一見楽しそうに見える女子高生も同じだろう。彼女たちは「今」を意味する「若さ」に固執し、遊ぼうとするのも不安感があるからではないだろうか。
だからきっとこんなことを言うのだ。
そんな猶予期間をしっかり自覚している子もいる。高二のM香は栃木県の高校の一年生。彼女にとってほ、高校生ではなく、十代までがその時間だという。
「やっぱ、十代は遊ぶ時代じゃないですか。二〇歳過ぎたら働く、でも、それまでは遊ぶよって……。たぶん、周りの友だちもそうだと思うんだけど、高校卒業しても全員学校も行かないし、仕事もしないと思う。十代最後の二年間だから、そこまでは遊ぶって
決めてる。若いときは若いなりにやって、二〇歳過ぎたら成人だから働くっていう……」−−高崎真規子,2004『少女たちはなぜHを急ぐのか』日本放送出版協会: 35
年をとると遊べないから今遊ぶと彼女たちは言う。しかし実際は逆だ。将来が分からないから今遊んで将来が決まっていない不安を忘却する。将来の自分はそれなりにちゃんとしてるだろうという希望的観測を込めて「成人になったら働く」と言う。*1
「少女たちはなぜHを急ぐのか」という答えもこの辺りにある気がする。つまり、将来の見えない閉塞感の中、自分が今持っている「有り物」で日々を楽しく暮らし、不安を忘却しようとするなら、「H」という手段を使うことは妥当な選択だ。

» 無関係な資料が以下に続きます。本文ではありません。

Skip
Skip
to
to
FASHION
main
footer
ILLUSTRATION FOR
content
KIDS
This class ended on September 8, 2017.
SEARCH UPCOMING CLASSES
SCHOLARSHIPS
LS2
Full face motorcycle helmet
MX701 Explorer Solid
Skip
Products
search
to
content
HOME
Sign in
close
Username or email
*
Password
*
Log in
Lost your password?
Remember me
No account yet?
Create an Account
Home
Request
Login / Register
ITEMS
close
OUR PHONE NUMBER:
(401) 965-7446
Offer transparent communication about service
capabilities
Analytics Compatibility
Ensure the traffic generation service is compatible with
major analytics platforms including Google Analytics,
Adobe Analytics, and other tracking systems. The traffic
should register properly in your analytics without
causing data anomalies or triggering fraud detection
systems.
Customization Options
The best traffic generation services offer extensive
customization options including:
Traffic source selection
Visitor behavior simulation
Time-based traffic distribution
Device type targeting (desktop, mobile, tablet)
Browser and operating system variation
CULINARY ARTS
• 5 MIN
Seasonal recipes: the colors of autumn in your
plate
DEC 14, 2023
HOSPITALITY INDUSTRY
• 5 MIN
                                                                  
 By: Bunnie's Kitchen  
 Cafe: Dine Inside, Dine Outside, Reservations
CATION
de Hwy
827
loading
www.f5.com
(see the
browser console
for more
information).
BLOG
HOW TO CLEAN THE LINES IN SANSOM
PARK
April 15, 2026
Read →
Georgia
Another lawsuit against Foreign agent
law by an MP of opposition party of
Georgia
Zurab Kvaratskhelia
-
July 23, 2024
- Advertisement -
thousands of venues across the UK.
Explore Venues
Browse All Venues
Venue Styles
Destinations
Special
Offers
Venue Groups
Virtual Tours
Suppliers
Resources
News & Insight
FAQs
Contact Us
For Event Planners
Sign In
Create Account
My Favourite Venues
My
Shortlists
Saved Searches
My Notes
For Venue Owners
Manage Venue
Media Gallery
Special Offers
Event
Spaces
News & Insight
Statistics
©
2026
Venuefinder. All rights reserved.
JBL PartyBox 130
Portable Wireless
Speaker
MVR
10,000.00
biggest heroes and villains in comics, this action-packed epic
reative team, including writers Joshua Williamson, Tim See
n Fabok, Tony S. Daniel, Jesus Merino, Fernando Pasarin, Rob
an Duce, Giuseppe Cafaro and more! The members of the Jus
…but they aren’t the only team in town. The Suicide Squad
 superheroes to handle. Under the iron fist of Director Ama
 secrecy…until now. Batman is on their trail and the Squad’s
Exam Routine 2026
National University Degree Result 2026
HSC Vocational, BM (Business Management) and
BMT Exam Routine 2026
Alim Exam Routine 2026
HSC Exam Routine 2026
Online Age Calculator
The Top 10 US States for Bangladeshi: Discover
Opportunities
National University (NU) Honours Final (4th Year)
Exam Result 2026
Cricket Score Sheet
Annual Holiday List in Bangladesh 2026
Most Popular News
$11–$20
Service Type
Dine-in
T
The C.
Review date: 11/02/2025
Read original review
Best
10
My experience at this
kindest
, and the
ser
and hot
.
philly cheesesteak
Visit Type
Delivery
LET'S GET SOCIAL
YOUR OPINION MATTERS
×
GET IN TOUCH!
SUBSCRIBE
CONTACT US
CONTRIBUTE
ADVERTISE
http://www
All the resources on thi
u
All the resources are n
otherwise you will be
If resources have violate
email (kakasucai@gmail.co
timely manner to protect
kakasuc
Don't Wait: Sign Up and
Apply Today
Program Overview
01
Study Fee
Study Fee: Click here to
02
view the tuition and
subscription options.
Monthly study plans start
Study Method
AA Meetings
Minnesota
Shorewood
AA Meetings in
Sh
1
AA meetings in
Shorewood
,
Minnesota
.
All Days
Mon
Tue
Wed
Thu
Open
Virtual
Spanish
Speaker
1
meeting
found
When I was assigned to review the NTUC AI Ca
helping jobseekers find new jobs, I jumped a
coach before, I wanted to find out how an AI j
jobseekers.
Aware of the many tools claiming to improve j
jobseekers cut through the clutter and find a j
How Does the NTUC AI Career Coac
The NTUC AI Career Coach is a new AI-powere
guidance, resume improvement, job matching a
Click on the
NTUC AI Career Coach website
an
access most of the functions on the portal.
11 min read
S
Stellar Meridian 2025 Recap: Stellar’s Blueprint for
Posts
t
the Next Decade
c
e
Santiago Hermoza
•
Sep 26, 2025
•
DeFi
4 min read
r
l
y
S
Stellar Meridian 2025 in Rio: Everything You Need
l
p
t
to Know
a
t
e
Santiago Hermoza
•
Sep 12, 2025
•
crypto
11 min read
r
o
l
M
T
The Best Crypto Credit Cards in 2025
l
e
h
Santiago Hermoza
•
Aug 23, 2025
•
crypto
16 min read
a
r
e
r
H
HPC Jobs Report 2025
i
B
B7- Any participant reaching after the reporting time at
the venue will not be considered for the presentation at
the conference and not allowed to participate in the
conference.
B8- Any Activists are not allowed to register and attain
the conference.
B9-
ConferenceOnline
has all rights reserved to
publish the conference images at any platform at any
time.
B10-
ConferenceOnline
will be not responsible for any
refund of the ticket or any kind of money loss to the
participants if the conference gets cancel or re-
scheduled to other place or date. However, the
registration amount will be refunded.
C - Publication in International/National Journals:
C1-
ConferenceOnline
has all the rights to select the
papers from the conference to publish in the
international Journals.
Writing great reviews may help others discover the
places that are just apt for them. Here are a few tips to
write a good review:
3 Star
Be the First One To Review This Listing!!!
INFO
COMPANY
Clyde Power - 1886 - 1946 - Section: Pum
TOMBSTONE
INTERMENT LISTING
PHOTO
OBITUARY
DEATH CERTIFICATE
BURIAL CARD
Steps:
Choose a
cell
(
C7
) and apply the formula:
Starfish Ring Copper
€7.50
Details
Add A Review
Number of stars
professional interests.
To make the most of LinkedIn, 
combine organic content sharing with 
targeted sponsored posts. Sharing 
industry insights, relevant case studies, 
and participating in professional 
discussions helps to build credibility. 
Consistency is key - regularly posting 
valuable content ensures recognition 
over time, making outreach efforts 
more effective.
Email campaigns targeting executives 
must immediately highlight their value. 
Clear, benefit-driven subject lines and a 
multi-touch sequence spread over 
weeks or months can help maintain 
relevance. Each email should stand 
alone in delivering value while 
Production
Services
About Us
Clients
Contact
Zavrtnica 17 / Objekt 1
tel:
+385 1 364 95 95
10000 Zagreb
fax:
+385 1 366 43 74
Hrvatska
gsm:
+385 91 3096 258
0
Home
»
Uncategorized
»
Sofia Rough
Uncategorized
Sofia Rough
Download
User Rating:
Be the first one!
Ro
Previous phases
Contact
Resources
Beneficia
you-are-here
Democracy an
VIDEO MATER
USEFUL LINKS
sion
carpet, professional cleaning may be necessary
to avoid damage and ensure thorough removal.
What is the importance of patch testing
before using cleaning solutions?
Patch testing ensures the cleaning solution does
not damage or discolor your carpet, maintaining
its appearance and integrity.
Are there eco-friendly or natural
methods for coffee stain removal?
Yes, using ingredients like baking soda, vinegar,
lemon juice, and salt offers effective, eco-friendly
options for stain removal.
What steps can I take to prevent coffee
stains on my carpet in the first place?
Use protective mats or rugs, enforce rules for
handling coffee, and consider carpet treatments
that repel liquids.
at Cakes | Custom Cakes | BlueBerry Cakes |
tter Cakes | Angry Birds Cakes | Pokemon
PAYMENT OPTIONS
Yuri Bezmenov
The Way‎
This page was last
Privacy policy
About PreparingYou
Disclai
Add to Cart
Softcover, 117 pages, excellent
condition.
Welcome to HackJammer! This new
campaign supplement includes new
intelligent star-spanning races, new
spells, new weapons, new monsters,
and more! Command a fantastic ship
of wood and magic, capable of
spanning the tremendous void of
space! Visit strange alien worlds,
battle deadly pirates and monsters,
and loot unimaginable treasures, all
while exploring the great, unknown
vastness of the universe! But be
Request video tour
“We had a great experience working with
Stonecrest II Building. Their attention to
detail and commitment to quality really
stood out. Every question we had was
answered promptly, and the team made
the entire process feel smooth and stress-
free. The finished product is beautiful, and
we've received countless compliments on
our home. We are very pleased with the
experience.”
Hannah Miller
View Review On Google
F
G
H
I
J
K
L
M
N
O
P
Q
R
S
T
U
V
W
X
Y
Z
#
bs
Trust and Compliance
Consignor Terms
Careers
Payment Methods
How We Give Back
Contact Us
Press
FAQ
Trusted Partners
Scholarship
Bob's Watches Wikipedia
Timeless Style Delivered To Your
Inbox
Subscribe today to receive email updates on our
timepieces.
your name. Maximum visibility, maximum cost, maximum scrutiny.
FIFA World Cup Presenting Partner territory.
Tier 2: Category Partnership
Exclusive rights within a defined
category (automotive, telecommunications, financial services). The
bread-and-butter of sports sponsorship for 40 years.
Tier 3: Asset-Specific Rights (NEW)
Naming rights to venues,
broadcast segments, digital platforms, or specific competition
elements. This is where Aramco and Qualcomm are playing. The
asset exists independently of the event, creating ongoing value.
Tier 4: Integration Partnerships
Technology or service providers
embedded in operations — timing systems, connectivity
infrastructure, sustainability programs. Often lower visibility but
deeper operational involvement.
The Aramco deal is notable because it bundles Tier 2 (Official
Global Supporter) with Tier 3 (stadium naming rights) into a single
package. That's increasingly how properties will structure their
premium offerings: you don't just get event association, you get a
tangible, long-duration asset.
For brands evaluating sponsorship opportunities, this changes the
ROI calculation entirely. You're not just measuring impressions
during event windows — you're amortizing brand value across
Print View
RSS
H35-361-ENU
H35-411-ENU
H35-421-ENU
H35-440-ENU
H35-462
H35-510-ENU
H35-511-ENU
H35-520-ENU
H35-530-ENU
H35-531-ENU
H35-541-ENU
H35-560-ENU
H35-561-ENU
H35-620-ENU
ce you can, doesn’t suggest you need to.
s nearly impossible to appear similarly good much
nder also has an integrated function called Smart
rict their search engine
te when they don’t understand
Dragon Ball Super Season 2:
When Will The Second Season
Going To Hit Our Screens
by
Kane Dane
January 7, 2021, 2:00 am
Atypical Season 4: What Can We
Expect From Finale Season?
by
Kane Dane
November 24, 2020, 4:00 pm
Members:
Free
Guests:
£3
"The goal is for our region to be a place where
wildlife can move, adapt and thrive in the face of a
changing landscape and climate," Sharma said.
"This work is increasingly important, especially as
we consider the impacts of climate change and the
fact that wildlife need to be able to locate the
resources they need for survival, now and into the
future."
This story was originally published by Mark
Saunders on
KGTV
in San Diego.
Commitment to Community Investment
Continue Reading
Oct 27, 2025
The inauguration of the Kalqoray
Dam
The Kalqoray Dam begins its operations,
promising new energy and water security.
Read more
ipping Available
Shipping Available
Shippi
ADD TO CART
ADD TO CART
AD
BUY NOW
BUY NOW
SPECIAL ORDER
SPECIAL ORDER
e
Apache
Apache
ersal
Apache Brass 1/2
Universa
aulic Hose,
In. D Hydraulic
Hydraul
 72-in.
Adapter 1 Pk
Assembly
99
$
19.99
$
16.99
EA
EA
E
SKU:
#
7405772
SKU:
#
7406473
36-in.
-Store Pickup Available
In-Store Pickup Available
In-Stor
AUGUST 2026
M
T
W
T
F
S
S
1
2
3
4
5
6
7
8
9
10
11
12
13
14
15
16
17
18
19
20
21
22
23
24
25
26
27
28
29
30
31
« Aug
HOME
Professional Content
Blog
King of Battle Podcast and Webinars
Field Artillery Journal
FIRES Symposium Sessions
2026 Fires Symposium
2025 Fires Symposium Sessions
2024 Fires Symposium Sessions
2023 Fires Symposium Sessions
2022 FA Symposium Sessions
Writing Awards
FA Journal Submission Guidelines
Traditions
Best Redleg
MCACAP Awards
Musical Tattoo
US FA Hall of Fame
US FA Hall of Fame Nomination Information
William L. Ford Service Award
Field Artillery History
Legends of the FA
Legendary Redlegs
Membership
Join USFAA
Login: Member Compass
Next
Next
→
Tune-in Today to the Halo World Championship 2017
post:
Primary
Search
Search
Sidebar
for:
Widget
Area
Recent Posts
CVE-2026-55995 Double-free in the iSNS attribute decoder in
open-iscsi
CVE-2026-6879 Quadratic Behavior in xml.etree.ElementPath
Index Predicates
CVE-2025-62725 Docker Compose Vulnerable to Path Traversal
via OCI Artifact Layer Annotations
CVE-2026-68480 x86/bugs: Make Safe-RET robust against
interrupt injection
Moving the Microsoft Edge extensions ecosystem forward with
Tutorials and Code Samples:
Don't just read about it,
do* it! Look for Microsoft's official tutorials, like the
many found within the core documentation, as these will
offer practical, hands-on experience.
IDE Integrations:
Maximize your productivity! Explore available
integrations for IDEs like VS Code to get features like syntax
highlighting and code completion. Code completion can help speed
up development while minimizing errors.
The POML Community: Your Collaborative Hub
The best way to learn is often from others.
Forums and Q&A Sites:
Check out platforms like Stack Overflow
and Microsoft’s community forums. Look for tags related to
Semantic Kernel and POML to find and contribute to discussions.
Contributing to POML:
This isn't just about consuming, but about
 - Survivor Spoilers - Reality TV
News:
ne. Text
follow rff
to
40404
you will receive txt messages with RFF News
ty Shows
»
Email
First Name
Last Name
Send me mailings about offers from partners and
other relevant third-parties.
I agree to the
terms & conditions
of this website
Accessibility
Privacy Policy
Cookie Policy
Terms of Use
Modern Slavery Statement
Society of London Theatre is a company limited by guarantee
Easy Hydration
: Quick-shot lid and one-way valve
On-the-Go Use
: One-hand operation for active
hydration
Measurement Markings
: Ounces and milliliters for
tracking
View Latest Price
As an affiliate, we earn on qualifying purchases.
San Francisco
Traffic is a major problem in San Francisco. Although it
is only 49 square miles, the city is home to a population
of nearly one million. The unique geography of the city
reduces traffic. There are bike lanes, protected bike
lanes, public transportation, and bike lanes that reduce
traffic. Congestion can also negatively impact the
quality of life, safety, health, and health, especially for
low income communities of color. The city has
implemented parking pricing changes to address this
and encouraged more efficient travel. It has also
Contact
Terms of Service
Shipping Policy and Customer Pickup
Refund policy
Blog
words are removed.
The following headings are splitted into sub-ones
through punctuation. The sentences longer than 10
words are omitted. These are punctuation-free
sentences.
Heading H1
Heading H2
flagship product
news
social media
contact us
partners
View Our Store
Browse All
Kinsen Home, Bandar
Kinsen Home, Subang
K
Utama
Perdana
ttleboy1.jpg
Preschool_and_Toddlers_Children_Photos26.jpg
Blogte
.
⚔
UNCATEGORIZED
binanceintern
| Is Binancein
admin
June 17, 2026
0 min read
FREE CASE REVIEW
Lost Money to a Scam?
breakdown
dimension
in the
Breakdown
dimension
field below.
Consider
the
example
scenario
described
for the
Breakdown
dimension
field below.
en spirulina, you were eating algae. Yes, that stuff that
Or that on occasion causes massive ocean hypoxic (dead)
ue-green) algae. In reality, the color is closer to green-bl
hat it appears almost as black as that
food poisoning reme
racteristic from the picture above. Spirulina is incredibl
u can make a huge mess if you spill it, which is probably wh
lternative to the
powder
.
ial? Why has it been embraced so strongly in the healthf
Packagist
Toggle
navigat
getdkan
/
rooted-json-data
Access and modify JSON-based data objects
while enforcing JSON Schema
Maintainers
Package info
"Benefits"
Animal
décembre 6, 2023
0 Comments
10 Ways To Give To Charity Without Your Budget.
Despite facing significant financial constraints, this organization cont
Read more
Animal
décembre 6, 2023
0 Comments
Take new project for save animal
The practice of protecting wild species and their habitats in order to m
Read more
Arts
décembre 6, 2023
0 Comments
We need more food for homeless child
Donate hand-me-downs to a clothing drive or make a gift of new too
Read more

だからHを急いでいるのではなく、少女たちは不安を忘却するために必死になっていて、その手段としてHが選択される。Hそのものが急がれているという訳じゃない。
とすると、この本が取り上げた「性」の問題というのは、若者がバカなのでもなく、若者にコミュニケーション能力が欠如しているわけでもなく、みんながみんな将来に対して明確なイメージを描けないことが原因となっているのだ。
女子高生も大学生も現れ方は違っても同じ問題を抱えている。
では「ひきこもり」はどうか?
根本的な違いはおそらく存在しない。しかし一方で大きな違いもある。
というのは、大学生はコンパやダブルスクールに熱を上げることが可能だし、女子高生は遊ぶこと熱を上げることが可能だ。しかし、ひきこもりには一体何があるのか?
ひきこもることに熱を上げることは出来ない*2。女子高生は遊びによって不安を忘却できたし、大学生はコンパで不安を忘却することができた。しかし「ひきこもり」はひきこもることによって不安を忘却することはできない。むしろ、どんどんと不安は膨張していく。
不安を持っているという同じような社会的背景を持ちながら、ひきこもりが深刻であるのは、この「不安の忘却装置」がないということなのではないだろうか。